** Provided passage **
'''
THE MARCH TO THE NCAA TOURNAMENT

Bubble teams shoot to spruce up resumes

Arkansas players Mardracus Wade and Bobby Portis react after a South Carolina turnover late in the second half of a Feb. 19, 2013 game at Bud Walton Arena in Fayetteville.
Arkansas players Mardracus Wade and Bobby Portis react after a South Carolina turnover late in the second half of a Feb. 19, 2013 game at Bud Walton Arena in Fayetteville.

FAYETTEVILLE - Arkansas’ late-season surge has vaulted it back into the latest NCAA Tournament projections of analysts Joe Lunardi of ESPN.com and Jerry Palm of CBSSports.com.

Victories in seven of their past eight has lifted the Razorbacks from a 2-6 SEC start to tie Tennessee for fourth place in the conference standings at 9-7 with two games left in the regular season.

Arkansas had not been projected to make the NCAA field by both ESPN.

com and CBSsports.com since mid-January, before the Razorbacks lost 66-61 at Georgia in overtime to fall to 1-3 in the SEC.

Arkansas, Tennessee, Missouri and LSU are viewed as the SEC’s bubble teams, with third-place Georgia considered a long shot to win an at-large berth, based on its 6-6 nonconference record; Ole Miss, which won the last season’s SEC Tournament and beat No. 5 seed Wisconsin in the NCAA Tournament with high-scoring Marshall Henderson, is another with an outside shot.

No. 1 Florida and No. 25 Kentucky, which has lost two in a row, are considered the SEC’s only locks for the NCAA field.

The SEC’s bubble teams are well aware of what they need to do in the last week of the regular season and in next week’s SEC Tournament.

“If we take care of business, we’ll be where we need to be,” said Arkansas Coach Mike Anderson, whose Razorbacks are No. 35 in the power index created by ESPN.

Anderson said he isn’t concerned that his players will become obsessed with the NCAA projections to the detriment of them doing their job.

“First of all, those guys have never been into any tournament or anything,” Anderson said. “They don’t know what goes into all that, so the most important thing for them is … let’s control what we can control, and that is today’s practice.

“That’s been our mind-set all year long, and so as we get to this part of the year, we’re not going to change.

Even as outside sources keep talking and saying this here, just follow my lead.”

Arkansas senior Kikko Haydar said he knows how fleeting tournament predictions can be.
'''
Data listing
'''
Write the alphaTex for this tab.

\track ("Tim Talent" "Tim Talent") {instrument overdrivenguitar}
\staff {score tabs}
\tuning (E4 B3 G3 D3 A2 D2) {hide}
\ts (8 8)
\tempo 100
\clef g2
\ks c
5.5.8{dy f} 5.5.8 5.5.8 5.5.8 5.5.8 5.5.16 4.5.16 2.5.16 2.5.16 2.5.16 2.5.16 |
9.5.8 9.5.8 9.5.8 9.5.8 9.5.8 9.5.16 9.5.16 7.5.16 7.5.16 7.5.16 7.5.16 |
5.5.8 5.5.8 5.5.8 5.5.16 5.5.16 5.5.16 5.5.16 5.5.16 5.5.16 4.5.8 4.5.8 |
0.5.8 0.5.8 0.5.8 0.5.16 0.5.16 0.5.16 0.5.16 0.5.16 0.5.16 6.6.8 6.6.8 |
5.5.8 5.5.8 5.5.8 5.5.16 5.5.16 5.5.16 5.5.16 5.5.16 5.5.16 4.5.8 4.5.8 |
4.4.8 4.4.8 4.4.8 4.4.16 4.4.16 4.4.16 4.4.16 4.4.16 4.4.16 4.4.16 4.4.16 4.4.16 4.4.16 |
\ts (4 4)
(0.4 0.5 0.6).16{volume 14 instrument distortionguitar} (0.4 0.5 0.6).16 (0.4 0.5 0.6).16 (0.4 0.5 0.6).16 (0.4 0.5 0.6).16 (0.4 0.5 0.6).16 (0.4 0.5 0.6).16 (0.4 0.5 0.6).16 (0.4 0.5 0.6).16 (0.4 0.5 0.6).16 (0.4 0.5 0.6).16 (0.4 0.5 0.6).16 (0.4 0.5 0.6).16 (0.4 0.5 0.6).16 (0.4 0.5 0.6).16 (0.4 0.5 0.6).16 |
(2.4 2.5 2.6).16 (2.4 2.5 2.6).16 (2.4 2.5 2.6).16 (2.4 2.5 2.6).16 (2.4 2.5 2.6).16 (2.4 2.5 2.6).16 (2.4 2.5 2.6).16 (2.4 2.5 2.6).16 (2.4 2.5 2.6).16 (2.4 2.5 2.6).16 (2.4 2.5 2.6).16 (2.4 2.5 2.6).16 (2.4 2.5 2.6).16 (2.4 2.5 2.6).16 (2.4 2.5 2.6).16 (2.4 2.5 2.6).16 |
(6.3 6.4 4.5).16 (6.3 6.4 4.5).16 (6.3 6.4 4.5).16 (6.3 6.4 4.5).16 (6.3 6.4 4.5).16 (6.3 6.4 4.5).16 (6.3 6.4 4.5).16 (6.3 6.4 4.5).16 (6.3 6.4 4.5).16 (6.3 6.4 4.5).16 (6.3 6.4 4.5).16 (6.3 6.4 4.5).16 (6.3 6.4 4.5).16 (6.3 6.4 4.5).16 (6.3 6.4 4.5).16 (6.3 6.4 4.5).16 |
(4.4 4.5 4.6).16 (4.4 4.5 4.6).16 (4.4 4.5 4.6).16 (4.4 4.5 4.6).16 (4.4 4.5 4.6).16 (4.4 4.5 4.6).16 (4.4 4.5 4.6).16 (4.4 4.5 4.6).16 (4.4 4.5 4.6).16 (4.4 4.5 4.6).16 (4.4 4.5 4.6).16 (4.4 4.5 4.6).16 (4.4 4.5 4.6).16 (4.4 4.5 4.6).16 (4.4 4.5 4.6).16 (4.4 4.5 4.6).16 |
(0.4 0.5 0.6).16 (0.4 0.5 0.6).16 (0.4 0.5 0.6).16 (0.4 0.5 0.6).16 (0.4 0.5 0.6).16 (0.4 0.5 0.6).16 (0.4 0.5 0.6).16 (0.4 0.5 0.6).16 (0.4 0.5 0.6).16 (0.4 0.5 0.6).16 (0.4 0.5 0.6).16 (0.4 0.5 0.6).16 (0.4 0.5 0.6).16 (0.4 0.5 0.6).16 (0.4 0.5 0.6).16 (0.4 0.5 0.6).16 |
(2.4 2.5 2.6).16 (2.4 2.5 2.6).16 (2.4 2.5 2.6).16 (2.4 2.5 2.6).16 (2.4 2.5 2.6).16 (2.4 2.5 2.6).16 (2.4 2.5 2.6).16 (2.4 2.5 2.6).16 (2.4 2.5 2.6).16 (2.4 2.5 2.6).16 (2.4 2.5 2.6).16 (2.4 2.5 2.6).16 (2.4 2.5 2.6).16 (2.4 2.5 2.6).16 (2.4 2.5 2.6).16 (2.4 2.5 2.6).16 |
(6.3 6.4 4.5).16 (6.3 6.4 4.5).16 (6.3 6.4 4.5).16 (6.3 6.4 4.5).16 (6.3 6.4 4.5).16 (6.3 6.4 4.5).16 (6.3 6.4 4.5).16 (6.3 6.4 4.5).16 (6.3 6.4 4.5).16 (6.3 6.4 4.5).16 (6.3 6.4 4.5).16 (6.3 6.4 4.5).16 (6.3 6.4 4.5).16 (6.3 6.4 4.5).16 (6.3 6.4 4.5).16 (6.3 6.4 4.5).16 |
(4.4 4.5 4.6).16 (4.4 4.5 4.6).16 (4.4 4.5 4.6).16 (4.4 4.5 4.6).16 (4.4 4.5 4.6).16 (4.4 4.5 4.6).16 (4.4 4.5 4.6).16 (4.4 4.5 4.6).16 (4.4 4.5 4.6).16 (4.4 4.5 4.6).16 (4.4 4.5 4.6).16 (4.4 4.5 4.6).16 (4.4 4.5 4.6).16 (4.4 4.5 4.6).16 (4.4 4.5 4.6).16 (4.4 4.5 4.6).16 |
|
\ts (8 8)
'''
** Aim **
Please answer these questions from the article on SEC bubble teams:
(a) Which two analysts now include Arkansas in their NCAA Tournament projections?
(b) What is Arkansas's SEC record, and which team is it tied with for fourth place?
(c) Where does Arkansas rank in the power index created by ESPN?

** Completed exercise **
(a) Joe Lunardi of ESPN.com and Jerry Palm of CBSSports.com
(b) 9-7, tied with Tennessee
(c) No. 35